Section 9 of the FBTAA determines the taxable value of car fringe benefits using the statutory formula method. Component C in the formula is the number of days during the year of tax on which the car fringe benefits were provided.
Subsection 7(1) of the FBTAA provides that a car fringe benefit will arise when either the employer's car is either:
· Applied for private use; or
· Taken to be available for private use of an employee.
Subsection 7(3) of the FBTAA states
Where, at a particular time, the following conditions are satisfied in relation to an employee of an employer:
(a) a car is held by a person, being:
(i) the employer;
(a) the car is not at business premises of:
(i) the employer;
(ii) an associate of the employer; or
(iii) a person (other than the employer or an associate of the employer) with whom, or in respect of whom, the employer or an associate of the employer has an arrangement relating to the use or availability of the car;
(a) any one of the following conditions is satisfied:
(i) the employee is entitled to apply the car to a private use;
(ii) the employee is not performing the duties of his or her employment and has custody and control of, the car;
the car shall be taken, for the purposes of this Act, to be available at that time for the private use of the employee or associate, as the case may be.

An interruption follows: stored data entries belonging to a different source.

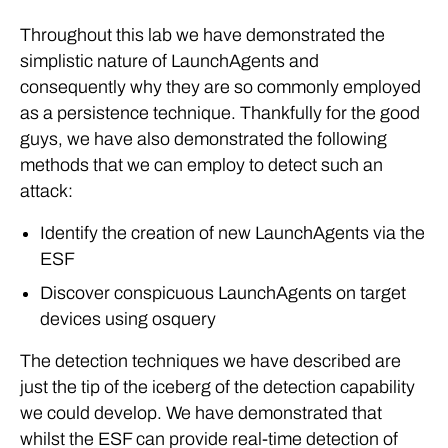
Throughout this lab we have demonstrated the
simplistic nature of LaunchAgents and
consequently why they are so commonly employed
as a persistence technique. Thankfully for the good
guys, we have also demonstrated the following
methods that we can employ to detect such an
attack:
Identify the creation of new LaunchAgents via the
ESF
Discover conspicuous LaunchAgents on target
devices using osquery
The detection techniques we have described are
just the tip of the iceberg of the detection capability
we could develop. We have demonstrated that
whilst the ESF can provide real-time detection of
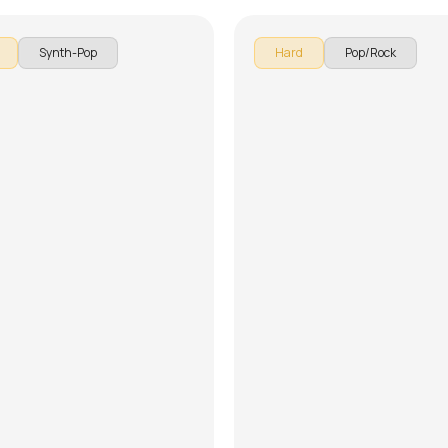
Synth-Pop
Hard
Pop/Rock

Subsection 7(4) of the of the FBTAA states:
For the purposes of subsection (3), where a prohibition on the application of a car for a private use, by a person is not consistently enforced, the person shall be deemed to be entitled to use the car, or to apply the care to a private use, notwithstanding the prohibition.

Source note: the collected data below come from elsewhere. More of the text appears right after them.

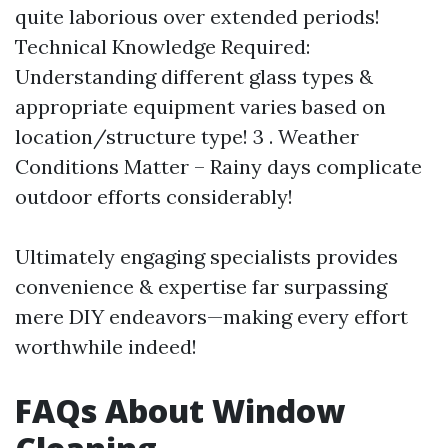
quite laborious over extended periods!
Technical Knowledge Required:
Understanding different glass types &
appropriate equipment varies based on
location/structure type! 3 . Weather
Conditions Matter – Rainy days complicate
outdoor efforts considerably!
Ultimately engaging specialists provides
convenience & expertise far surpassing
mere DIY endeavors—making every effort
worthwhile indeed!
FAQs About Window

Tax Determination TD 94/16 paragraph 2 states that:
Where, however:
a. the employer's car is kept in safe storage away from the employee's place of residence ; and
b. the employer's car is not at the business premises; and
c. the custody and control of the car has been removed from the employee and from the associates of the employee; and
d. the employee is not entitled to use the car for private purposes and an associate of the employee is not entitled to use the car'
the car will not be taken to be available for the employee's private use, unless the condition in paragraph 2d. is not consistently enforced (subsections 7(3) & (4)).
TD 94/16 uses the following example:
An employee who is provided with a car by her employer leaves the car in a commercial storage facility( e.g. an airport parking station) while on an interstate business trip. The employee cannot leave the car on the employer's premises because there are no car parking facilities available. The commercial storage facility is not in the vicinity of the employee's residence. The car will not be taken as being available for the employee's private use if the employer removes the control and custody of the car from the employee (e.g. takes the car keys) and enforces a prohibition on the private use of the car by the employee or any associate of the employee.

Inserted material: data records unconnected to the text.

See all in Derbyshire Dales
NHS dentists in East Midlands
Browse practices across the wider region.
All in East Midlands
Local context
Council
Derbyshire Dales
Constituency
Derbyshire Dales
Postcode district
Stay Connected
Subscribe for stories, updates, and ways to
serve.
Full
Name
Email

It is necessary to consider both who has control and custody of the vehicle, and whether or not the employee or associate is entitled to use the car for private purposes during the period.
Fringe benefits tax - a guide for employers in chapter 7 states that where a car is in a workshop for extensive repairs, for example, following a motor vehicle accident, it is not available for the private use of the employee. However, a car is considered to be available for private use where it is in the workshop for routine service and maintenance.
When the car has been impounded for 30 days it has not been available for the private use of the employee or their associates. The custody and control of the car has been removed from the employee and associates of the employee, and the car has been kept in safe storage away from the employee's place of residence and the employer's business premises.
Given the factors outlined above the car is considered not to be available for personal use when the vehicle is impounded for the period of 30 days.